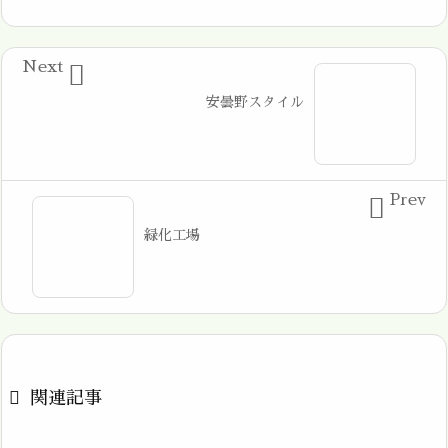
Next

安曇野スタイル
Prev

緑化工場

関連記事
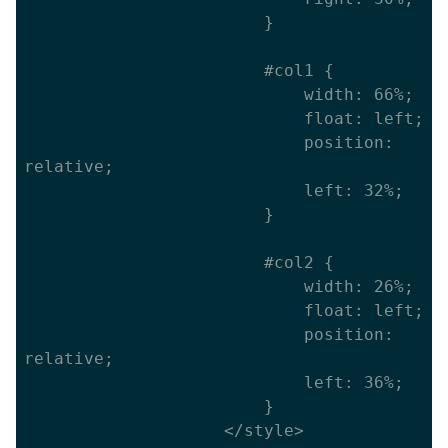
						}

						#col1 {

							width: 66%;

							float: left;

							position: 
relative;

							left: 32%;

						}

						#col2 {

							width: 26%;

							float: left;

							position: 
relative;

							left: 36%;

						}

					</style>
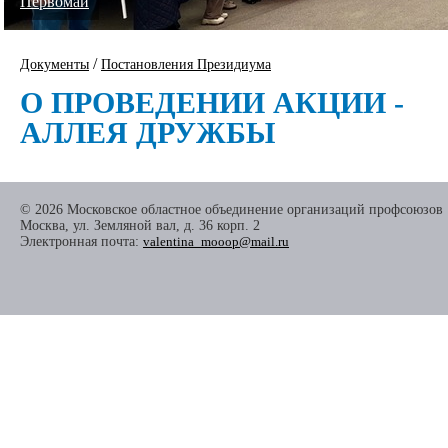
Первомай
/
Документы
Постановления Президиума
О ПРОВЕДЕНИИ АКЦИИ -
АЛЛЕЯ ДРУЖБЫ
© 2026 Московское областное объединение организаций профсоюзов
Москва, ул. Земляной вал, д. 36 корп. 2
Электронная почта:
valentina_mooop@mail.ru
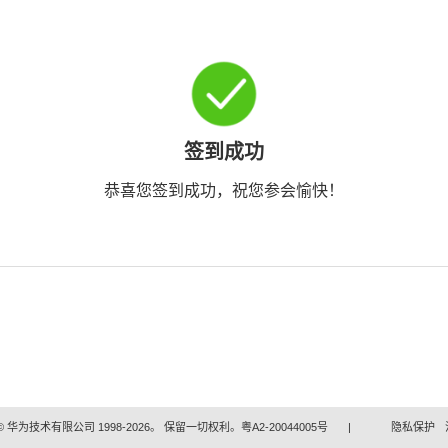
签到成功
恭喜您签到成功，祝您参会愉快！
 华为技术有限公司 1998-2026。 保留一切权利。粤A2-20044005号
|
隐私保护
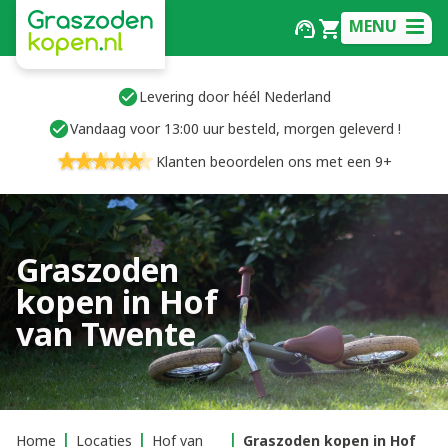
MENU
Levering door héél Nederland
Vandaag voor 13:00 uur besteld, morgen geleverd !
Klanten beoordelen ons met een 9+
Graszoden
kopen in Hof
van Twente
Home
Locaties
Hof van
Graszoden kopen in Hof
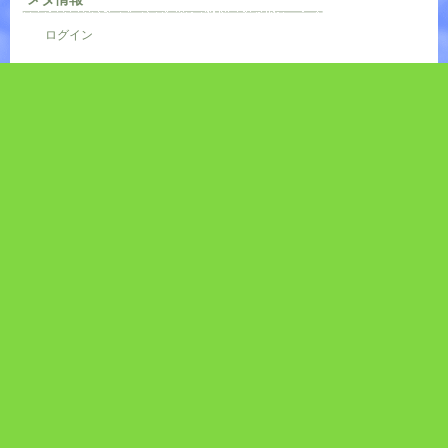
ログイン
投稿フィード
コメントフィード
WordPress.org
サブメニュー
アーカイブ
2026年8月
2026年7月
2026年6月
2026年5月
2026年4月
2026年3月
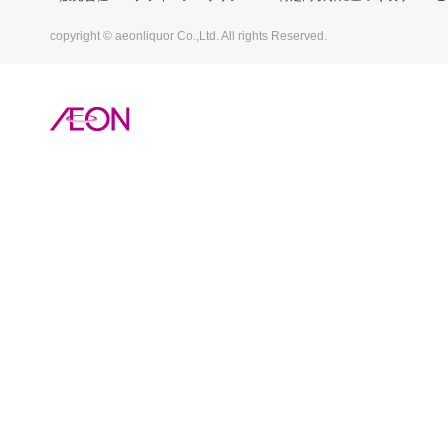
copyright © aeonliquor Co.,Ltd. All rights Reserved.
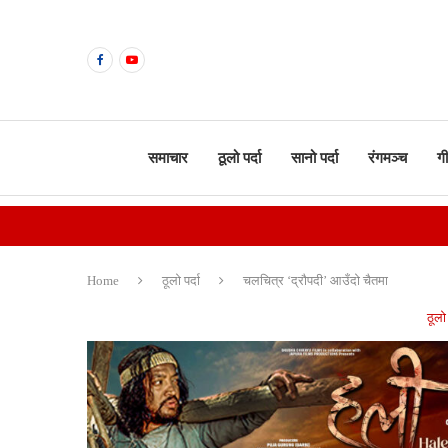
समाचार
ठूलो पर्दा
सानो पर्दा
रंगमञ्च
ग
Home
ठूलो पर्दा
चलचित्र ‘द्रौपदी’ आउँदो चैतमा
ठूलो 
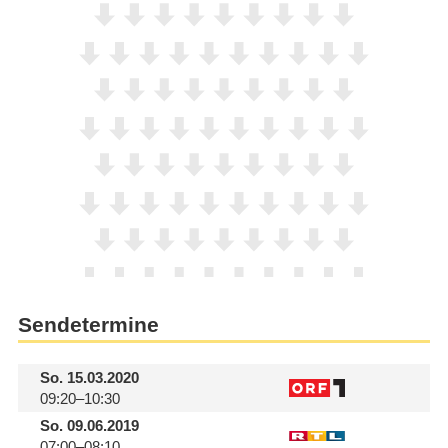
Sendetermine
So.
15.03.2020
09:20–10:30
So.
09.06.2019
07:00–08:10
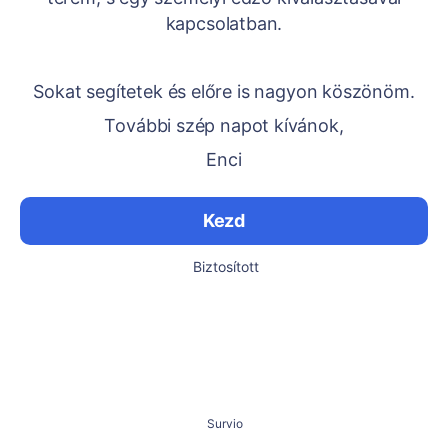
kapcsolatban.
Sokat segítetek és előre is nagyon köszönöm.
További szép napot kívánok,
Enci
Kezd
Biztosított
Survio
----------------------------------------
# Exercise prompt:
Counting only lines above that contain the string "left", report how many there are and write nothing further.

# Finished task:
4